How Do We Measure the Social Impact of an Investment?
2 November 21
2 November 21
“We want to make the UK the best place in the world to start, grow and invest in a business, as we continue to support enterprise, create jobs, and level up as we recover from the pandemic,” Rishi Sunak stated in a pre-budget announcement in October.
Ahead of the official Autumn Budget reveal the Global Britain Investment Fund was reported by the media – a £1.4 billion fund to encourage international mobile companies to invest in UK industries. Furthermore, a £150 million pot of funding for the British Business Bank was rumored, aiming to encourage development of regional networks of angel investors to help startups get off the ground.
It is no secret that the pandemic saw the decline of many businesses and thwarted the dreams of many who were on the cusp of launching their own companies. The focus on investment in the Autumn Budget is an olive branch for those wanting to start up their own businesses, or develop an existing enterprise, which had to be put on the backburner due to turbulence of the past two years. However, the pandemic did act as a positive catalyst for some, with many utilising their time to kickstart ventures that had once been nothing more than pipedreams.

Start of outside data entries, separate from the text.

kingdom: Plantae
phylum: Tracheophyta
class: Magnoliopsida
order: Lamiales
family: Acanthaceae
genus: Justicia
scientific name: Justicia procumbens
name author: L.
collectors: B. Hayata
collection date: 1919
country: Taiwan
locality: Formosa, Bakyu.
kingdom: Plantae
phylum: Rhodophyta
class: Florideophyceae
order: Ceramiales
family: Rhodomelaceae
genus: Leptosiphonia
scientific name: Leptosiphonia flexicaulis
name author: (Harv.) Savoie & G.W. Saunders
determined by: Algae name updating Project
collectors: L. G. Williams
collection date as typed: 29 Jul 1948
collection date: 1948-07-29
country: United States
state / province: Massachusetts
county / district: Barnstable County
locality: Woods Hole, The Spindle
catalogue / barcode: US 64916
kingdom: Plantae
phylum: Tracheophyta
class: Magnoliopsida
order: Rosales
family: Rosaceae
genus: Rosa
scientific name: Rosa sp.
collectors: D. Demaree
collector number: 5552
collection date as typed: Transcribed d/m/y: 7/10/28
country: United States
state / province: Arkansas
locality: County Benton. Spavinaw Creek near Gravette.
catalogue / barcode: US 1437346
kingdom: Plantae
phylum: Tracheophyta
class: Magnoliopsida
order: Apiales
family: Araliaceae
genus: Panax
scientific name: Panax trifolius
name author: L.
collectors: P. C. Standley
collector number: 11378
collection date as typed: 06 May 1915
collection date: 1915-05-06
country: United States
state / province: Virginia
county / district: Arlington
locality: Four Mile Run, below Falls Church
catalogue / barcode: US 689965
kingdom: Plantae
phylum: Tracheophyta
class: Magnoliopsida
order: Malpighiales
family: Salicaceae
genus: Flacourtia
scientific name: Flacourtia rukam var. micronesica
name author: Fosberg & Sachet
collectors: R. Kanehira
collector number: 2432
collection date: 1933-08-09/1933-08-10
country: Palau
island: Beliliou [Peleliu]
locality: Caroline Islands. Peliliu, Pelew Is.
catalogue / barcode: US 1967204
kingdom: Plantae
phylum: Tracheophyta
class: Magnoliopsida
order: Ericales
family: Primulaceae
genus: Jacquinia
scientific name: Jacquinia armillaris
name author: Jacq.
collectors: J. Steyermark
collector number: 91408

Venture capital did not escape the turbulence of the pandemic. Whilst the repercussions pare still prominent, the past two years has seen the venture capital industry transform. Operations, the use of tech, startup development, and investment pursuits have all changed.
For investors the sheer uncertainty born of the pandemic was difficult to navigate. However, embracing technology to facilitate continued investment – and also investing in technology that was way ahead of its time as a solution to challenges evoked by lockdowns – kept cadence.
Heydoc, created in 2018, is a system for managing the medical data and admin tasks of medical practitioners in the private sector. It is no secret that coronavirus had, and continues to, put a strain on the medical sector. Hospitals are still struggling and, for many, securing an appointment with their local GP is as taxing as searching for a needle in a haystack. Due to lockdowns and high infection rates a lot of surgeries adopted telephone and remote consultation procedures. Just like working from home has now become the norm, the medical sector seems to have also adopted this new way of operating.
Heydoc adapted to remote consultations throughout the pandemic and capitalised on a broader switch to cloud-based workflow systems. Like many companies, Heydoc evolved in answer to the challenges in the healthcare industry triggered by the pandemic. During 2020 alone Heydoc:
Due to VC investment Heydoc was able to evolve and provide a solution to the challenges faced by the healthcare industry. In September of this year, Triple Point Ventures participated in Heydoc’s $8.3 million Seed Round alongside Smedvig Capital, Hambro Perks, and InHealth Ventures. This capital will help Heydoc continue to grow and expand the product’s capabilities not only in the UK, but internationally too.
Just in the same way that Heydoc attracted incredible investment due to their commitment to delivering real solutions during the past two years, tech sector investor in general saw a boom. It may have been inevitable as the whole world essentially went remote overnight, but many tech startups thrived.
As the UK span on a hamster wheel of social distancing measures and lockdowns, tech startups got to work answering to the changing needs of basically every public and private industry in some capacity. Throughout the pandemic, the Triple Point Venture investment team was (and still is) dedicated to providing start-ups and SMEs with the capital they need to develop and produce products that answer societies requirements.
Whilst the Treasury has addressed investment in the UK’s “most innovative sectors” and startups in the Autumn Budget, venture capital has facilitated the nurturing and growth of companies directly addressing challenges throughout the pandemic. Without venture capital, it could be argued that advanced products – just like Heydoc – would not have been able to provide different industries and sectors with the innovative products and services needed to adapt to the new normal.
Supporting SMEs and startups through investment is key as the UK continues to move forward. Whilst the government’s investment pledges are positive, eligibility and access are not always straightforward for startups and blossoming businesses. The needs for all are different now and venture capital funding not only gives startups access to fast and reliable capital, but it impacts the wider economy too – something the UK needs.
To date, Triple Point Ventures has raised £32 million in venture investments. £400 million has been provided to 130 VCT/EIS companies. Triple Point is dedicated to unlocking the potential of SMEs that will have a positive impact on social, environmental, and economic challenges. This commitment will continue beyond the pandemic as up and coming startups deliver new products and solutions to the market.